(Change detection outputs)
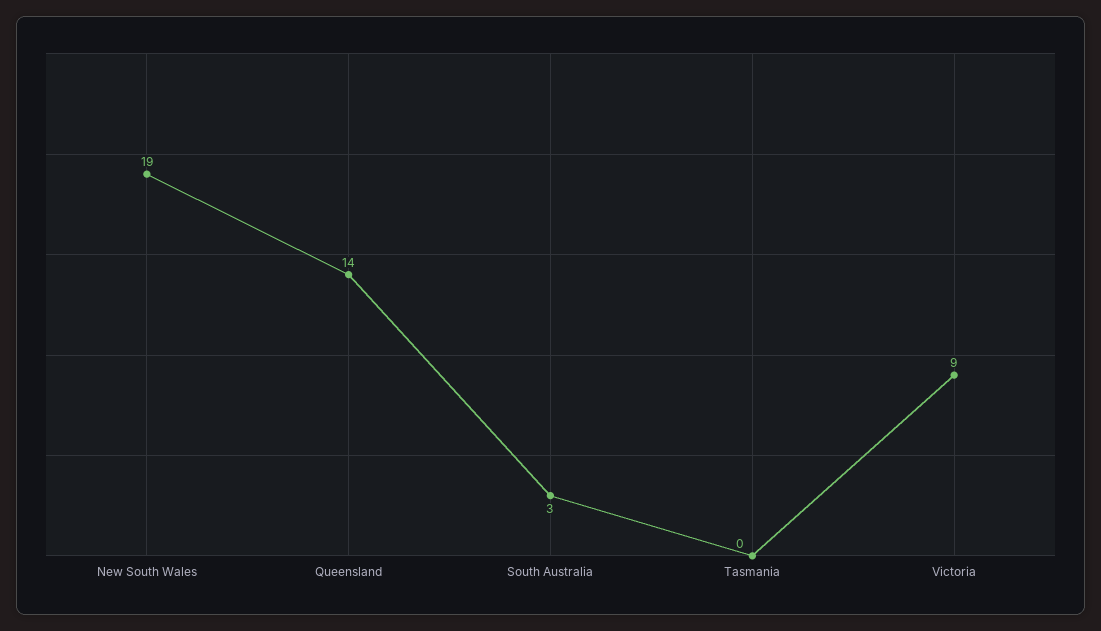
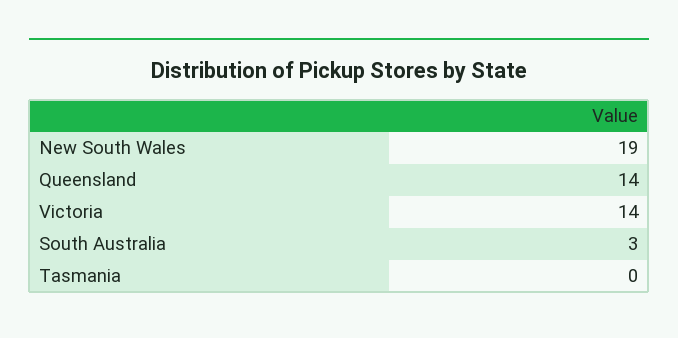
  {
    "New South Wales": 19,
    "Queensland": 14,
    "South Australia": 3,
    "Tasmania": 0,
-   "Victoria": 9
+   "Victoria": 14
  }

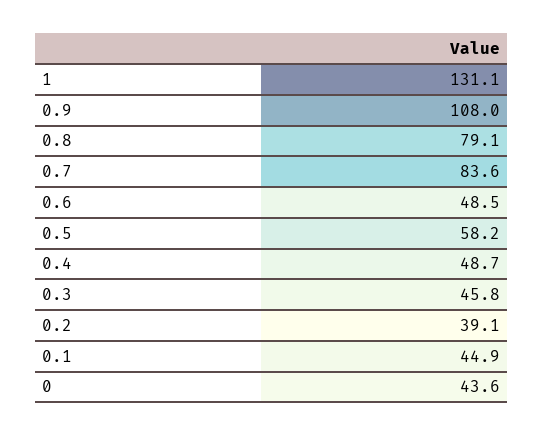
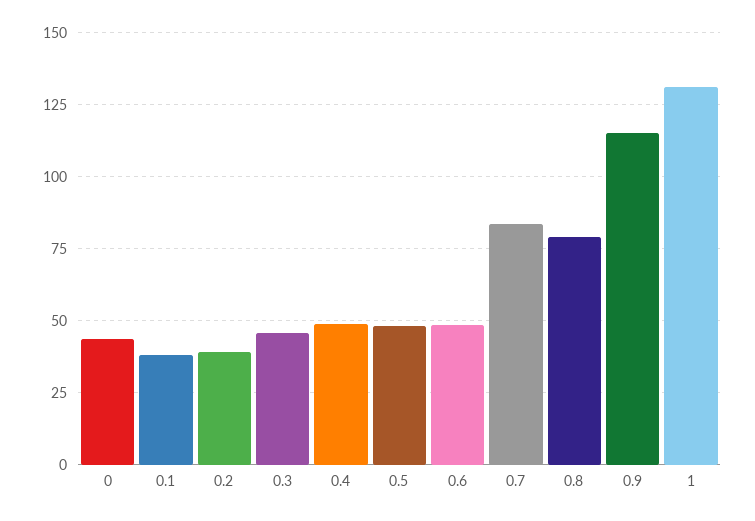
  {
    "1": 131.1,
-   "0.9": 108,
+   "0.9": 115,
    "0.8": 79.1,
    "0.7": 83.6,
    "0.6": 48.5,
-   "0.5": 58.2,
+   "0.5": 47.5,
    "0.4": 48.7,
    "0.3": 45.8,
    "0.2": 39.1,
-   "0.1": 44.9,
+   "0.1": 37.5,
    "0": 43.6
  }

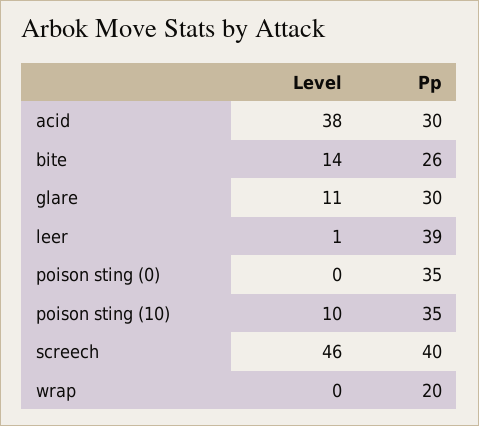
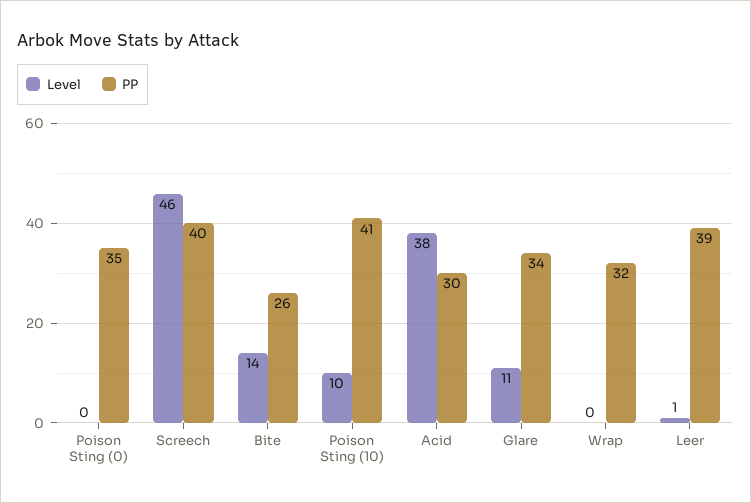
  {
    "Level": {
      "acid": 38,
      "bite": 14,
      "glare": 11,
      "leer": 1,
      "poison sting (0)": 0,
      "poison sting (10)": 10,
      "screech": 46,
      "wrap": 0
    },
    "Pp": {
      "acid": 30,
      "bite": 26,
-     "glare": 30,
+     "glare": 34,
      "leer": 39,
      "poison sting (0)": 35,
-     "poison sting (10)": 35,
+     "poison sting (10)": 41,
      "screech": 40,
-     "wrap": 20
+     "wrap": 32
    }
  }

_Task prompt_
Images are to be left out when the records above are written out again exactly.

_Output below_
  {
    "New South Wales": 19,
    "Queensland": 14,
    "South Australia": 3,
    "Tasmania": 0,
-   "Victoria": 9
+   "Victoria": 14
  }

  {
    "1": 131.1,
-   "0.9": 108,
+   "0.9": 115,
    "0.8": 79.1,
    "0.7": 83.6,
    "0.6": 48.5,
-   "0.5": 58.2,
+   "0.5": 47.5,
    "0.4": 48.7,
    "0.3": 45.8,
    "0.2": 39.1,
-   "0.1": 44.9,
+   "0.1": 37.5,
    "0": 43.6
  }

  {
    "Level": {
      "acid": 38,
      "bite": 14,
      "glare": 11,
      "leer": 1,
      "poison sting (0)": 0,
      "poison sting (10)": 10,
      "screech": 46,
      "wrap": 0
    },
    "Pp": {
      "acid": 30,
      "bite": 26,
-     "glare": 30,
+     "glare": 34,
      "leer": 39,
      "poison sting (0)": 35,
-     "poison sting (10)": 35,
+     "poison sting (10)": 41,
      "screech": 40,
-     "wrap": 20
+     "wrap": 32
    }
  }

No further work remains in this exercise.